**Problem to work on**: Output all of the data exactly as it appears, but leave out any pictures it contains.

**Recorded data**:
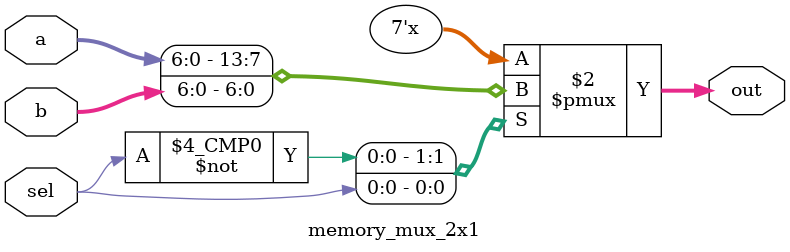
<source format=sv>
`timescale 1ns / 1ps


module memory_mux_2x1(input logic [6:0] a,  
                      input logic [31:0] b,
                      input logic sel,
                      output logic [6:0]out
                      );
                      
                      always_comb begin
                        case(sel)
                        1'b0:out=a;
                        1'b1:out=b[6:0];
                        default:out=7'b0;
                        endcase
                      end
endmodule

</source>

**Written solution**:
<source format=sv>
`timescale 1ns / 1ps


module memory_mux_2x1(input logic [6:0] a,  
                      input logic [31:0] b,
                      input logic sel,
                      output logic [6:0]out
                      );
                      
                      always_comb begin
                        case(sel)
                        1'b0:out=a;
                        1'b1:out=b[6:0];
                        default:out=7'b0;
                        endcase
                      end
endmodule

</source>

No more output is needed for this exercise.